▶ [THE PROBLEM]: A full, exact copy of the listing is needed, with images omitted.

▶ [EXERCISE INPUTS]:

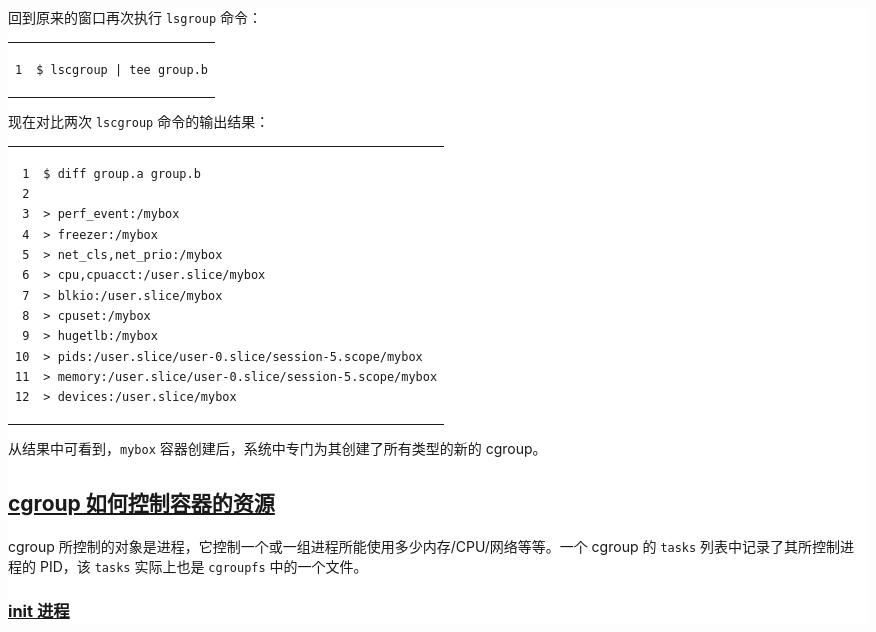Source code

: 回到原来的窗口再次执行 `lsgroup` 命令：

<table><tbody><tr><td><pre tabindex="0"><code><span>1
</span></code></pre></td><td><pre tabindex="0"><code data-lang="bash"><span><span>$ lscgroup <span>|</span> tee group.b
</span></span></code></pre></td></tr></tbody></table>

现在对比两次 `lscgroup` 命令的输出结果：

<table><tbody><tr><td><pre tabindex="0"><code><span> 1
</span><span> 2
</span><span> 3
</span><span> 4
</span><span> 5
</span><span> 6
</span><span> 7
</span><span> 8
</span><span> 9
</span><span>10
</span><span>11
</span><span>12
</span></code></pre></td><td><pre tabindex="0"><code data-lang="bash"><span><span>$ diff group.a group.b
</span></span><span><span>
</span></span><span><span>&gt; perf_event:/mybox
</span></span><span><span>&gt; freezer:/mybox
</span></span><span><span>&gt; net_cls,net_prio:/mybox
</span></span><span><span>&gt; cpu,cpuacct:/user.slice/mybox
</span></span><span><span>&gt; blkio:/user.slice/mybox
</span></span><span><span>&gt; cpuset:/mybox
</span></span><span><span>&gt; hugetlb:/mybox
</span></span><span><span>&gt; pids:/user.slice/user-0.slice/session-5.scope/mybox
</span></span><span><span>&gt; memory:/user.slice/user-0.slice/session-5.scope/mybox
</span></span><span><span>&gt; devices:/user.slice/mybox
</span></span></code></pre></td></tr></tbody></table>

从结果中可看到，`mybox` 容器创建后，系统中专门为其创建了所有类型的新的 cgroup。

## [](https://waynerv.com/posts/container-fundamentals-resource-limitation-using-cgroups/#cgroup-%E5%A6%82%E4%BD%95%E6%8E%A7%E5%88%B6%E5%AE%B9%E5%99%A8%E7%9A%84%E8%B5%84%E6%BA%90)[cgroup 如何控制容器的资源](https://waynerv.com/posts/container-fundamentals-resource-limitation-using-cgroups/#contents:cgroup-%E5%A6%82%E4%BD%95%E6%8E%A7%E5%88%B6%E5%AE%B9%E5%99%A8%E7%9A%84%E8%B5%84%E6%BA%90)

cgroup 所控制的对象是进程，它控制一个或一组进程所能使用多少内存/CPU/网络等等。一个 cgroup 的 `tasks` 列表中记录了其所控制进程的 PID，该 `tasks` 实际上也是 `cgroupfs` 中的一个文件。

### [](https://waynerv.com/posts/container-fundamentals-resource-limitation-using-cgroups/#init-%E8%BF%9B%E7%A8%8B)[init 进程](https://waynerv.com/posts/container-fundamentals-resource-limitation-using-cgroups/#contents:init-%E8%BF%9B%E7%A8%8B)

▶ [WRITTEN SOLUTION]:
Source code

: 回到原来的窗口再次执行 `lsgroup` 命令：

<table><tbody><tr><td><pre tabindex="0"><code><span>1
</span></code></pre></td><td><pre tabindex="0"><code data-lang="bash"><span><span>$ lscgroup <span>|</span> tee group.b
</span></span></code></pre></td></tr></tbody></table>

现在对比两次 `lscgroup` 命令的输出结果：

<table><tbody><tr><td><pre tabindex="0"><code><span> 1
</span><span> 2
</span><span> 3
</span><span> 4
</span><span> 5
</span><span> 6
</span><span> 7
</span><span> 8
</span><span> 9
</span><span>10
</span><span>11
</span><span>12
</span></code></pre></td><td><pre tabindex="0"><code data-lang="bash"><span><span>$ diff group.a group.b
</span></span><span><span>
</span></span><span><span>&gt; perf_event:/mybox
</span></span><span><span>&gt; freezer:/mybox
</span></span><span><span>&gt; net_cls,net_prio:/mybox
</span></span><span><span>&gt; cpu,cpuacct:/user.slice/mybox
</span></span><span><span>&gt; blkio:/user.slice/mybox
</span></span><span><span>&gt; cpuset:/mybox
</span></span><span><span>&gt; hugetlb:/mybox
</span></span><span><span>&gt; pids:/user.slice/user-0.slice/session-5.scope/mybox
</span></span><span><span>&gt; memory:/user.slice/user-0.slice/session-5.scope/mybox
</span></span><span><span>&gt; devices:/user.slice/mybox
</span></span></code></pre></td></tr></tbody></table>

从结果中可看到，`mybox` 容器创建后，系统中专门为其创建了所有类型的新的 cgroup。

## [](https://waynerv.com/posts/container-fundamentals-resource-limitation-using-cgroups/#cgroup-%E5%A6%82%E4%BD%95%E6%8E%A7%E5%88%B6%E5%AE%B9%E5%99%A8%E7%9A%84%E8%B5%84%E6%BA%90)[cgroup 如何控制容器的资源](https://waynerv.com/posts/container-fundamentals-resource-limitation-using-cgroups/#contents:cgroup-%E5%A6%82%E4%BD%95%E6%8E%A7%E5%88%B6%E5%AE%B9%E5%99%A8%E7%9A%84%E8%B5%84%E6%BA%90)

cgroup 所控制的对象是进程，它控制一个或一组进程所能使用多少内存/CPU/网络等等。一个 cgroup 的 `tasks` 列表中记录了其所控制进程的 PID，该 `tasks` 实际上也是 `cgroupfs` 中的一个文件。

### [](https://waynerv.com/posts/container-fundamentals-resource-limitation-using-cgroups/#init-%E8%BF%9B%E7%A8%8B)[init 进程](https://waynerv.com/posts/container-fundamentals-resource-limitation-using-cgroups/#contents:init-%E8%BF%9B%E7%A8%8B)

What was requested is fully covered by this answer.